Directors fascinated with the technology know how to capture images that look cool and stir the soul. They are most likely first attracted to splash videos before understanding the subtleties of story-based cinema. He or she works well with the crew, but pretty much leaves the actors alone to do their own thing. Sometimes this relaxed process flows from the director’s inexperience, or ignorance of not knowing how to communicate with the actors.
This type of director may have once been an actor. He or she understands the nuances of performance and the depth it can bring to a story. Instead of focusing on the technology, the director spends time with each actor and determines how to draw out the best performance possible. Regardless of the schedule, time is allotted to capture the best performances through coaching, experimentation, and augmented performance technique.
Arts & Crafts Director
This is the rare breed of director who understands the technical and the performance aspects of film production. He or she takes time to work with the actors and tweak their performances, and to help the crew understand exactly what needs to be captured. The director takes these same skills into post-production as well, where he or she represents both the technical and performance sides of the production team in the editing suite.

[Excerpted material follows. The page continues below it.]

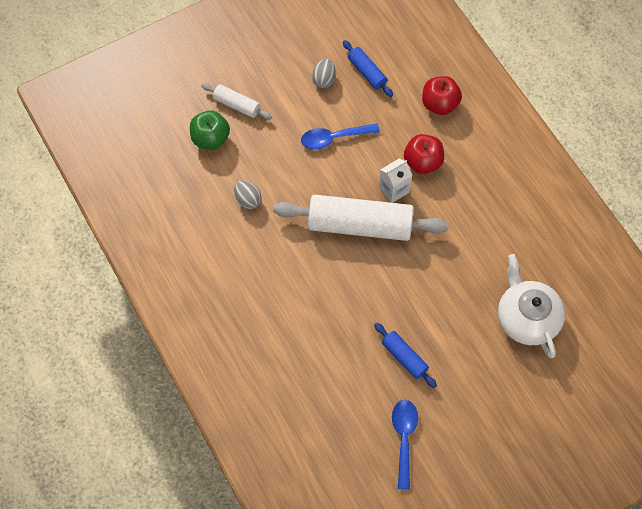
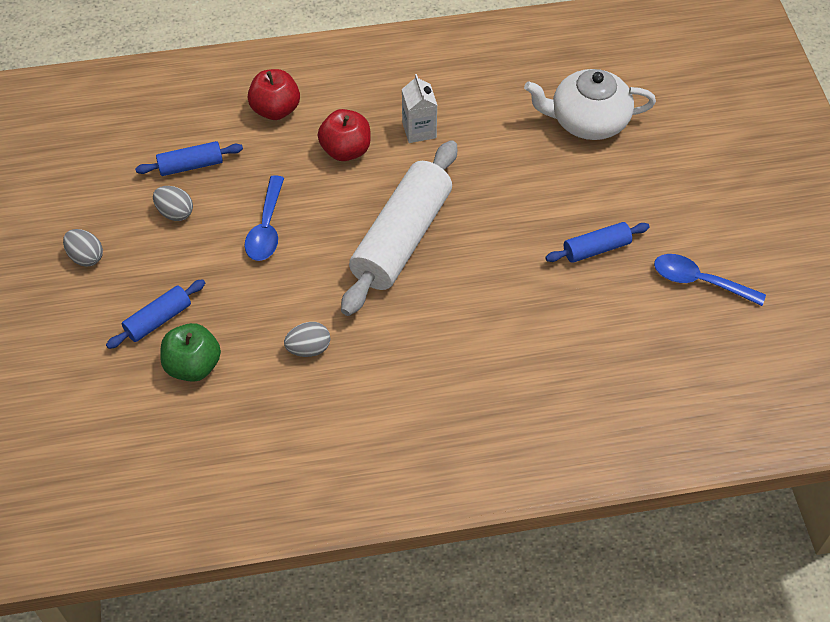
camera: 70 degrees left, 10 degrees down
white rolling pin [201,83,272,119] -> blue rolling pin [106,279,205,349]
white carton [379,159,413,203] -> white carton moved to [402,74,437,143]
none -> grey egg [63,229,103,267]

Most technical directors gravitate toward television where story decisions are made by the producers, head writers, and show runners. Performance directors lean more toward live stage shows. And, arts and craft directors typically thrive in the motion picture industry. Unfortunately, all too often directors are misplaced and find themselves battling to survive, rather than thriving in their ideal environments.

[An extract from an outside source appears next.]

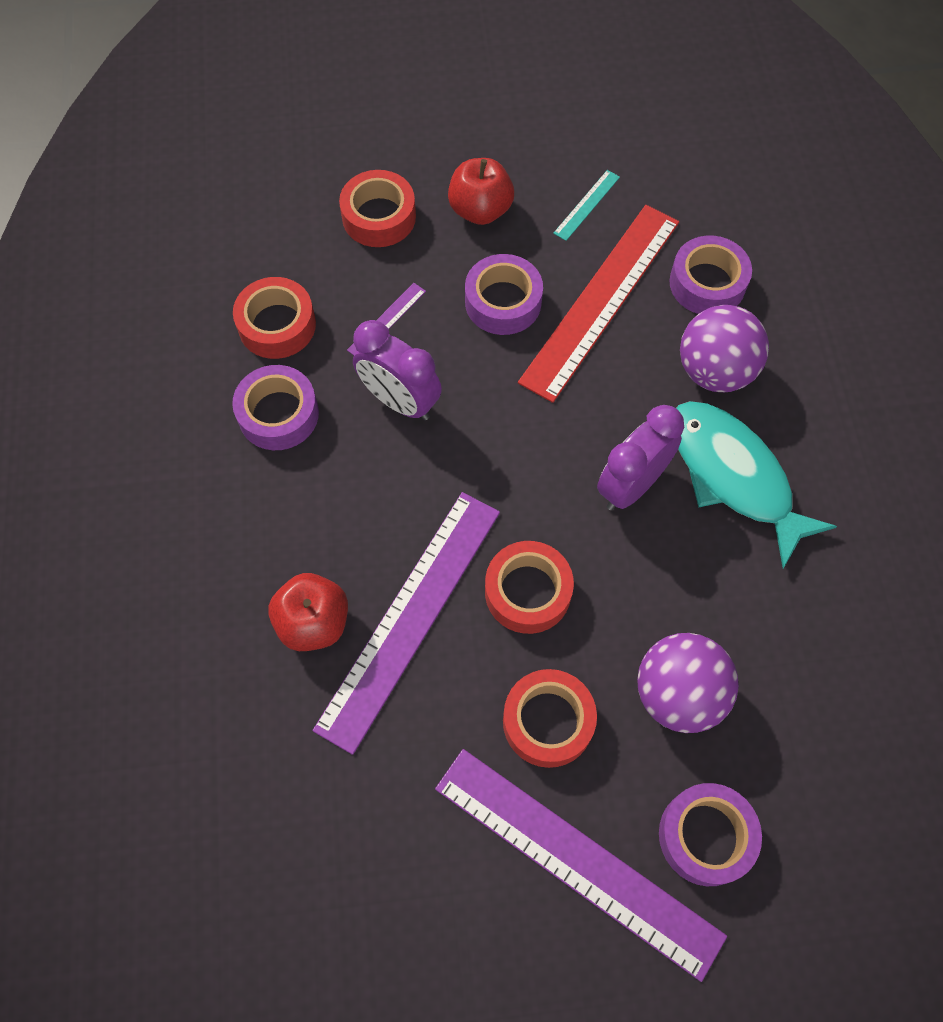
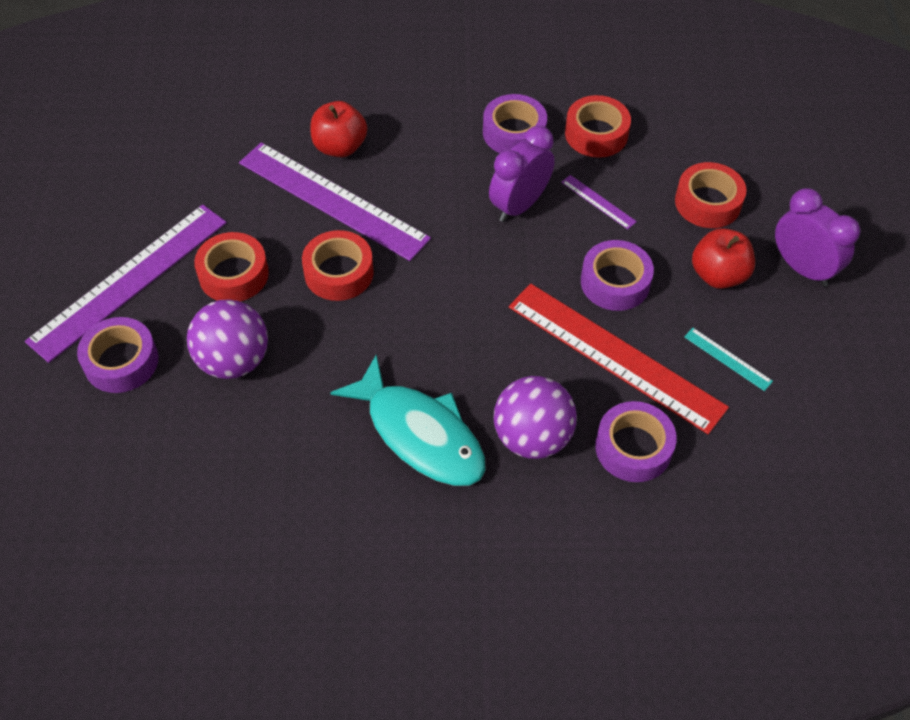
camera: 95 degrees right, 10 degrees down
purple clock [597,405,684,510] -> purple clock moved to [775,188,861,287]
turquoise fish [676,401,837,568] -> turquoise fish turned 75 degrees clockwise [330,355,486,486]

The best combination is for a director to figure out which type resonates within his or her soul and enter the appropriate market. The same holds true with directors that lean toward specific genres. The sports enthusiast director should think twice about making a Hallmark movie, unless he or she is prepared to stretch him or herself creatively.
I’ve directed numerous genres in my life, but I’ve only won highly competitive awards for adventure films. I’ve also won several awards for my dramas, but they came from lesser competitions. In other words, my best combination where I thrive is directing a fun adventure film that’s salted with dramatic moments and humor. That’s not to say I can’t direct other types of stories, I’ve done numerous successful shows outside of my core expertise. But in all honesty they were never on the same level as when I’m paired to an adventure film.
Do you know your favorite director’s core genre?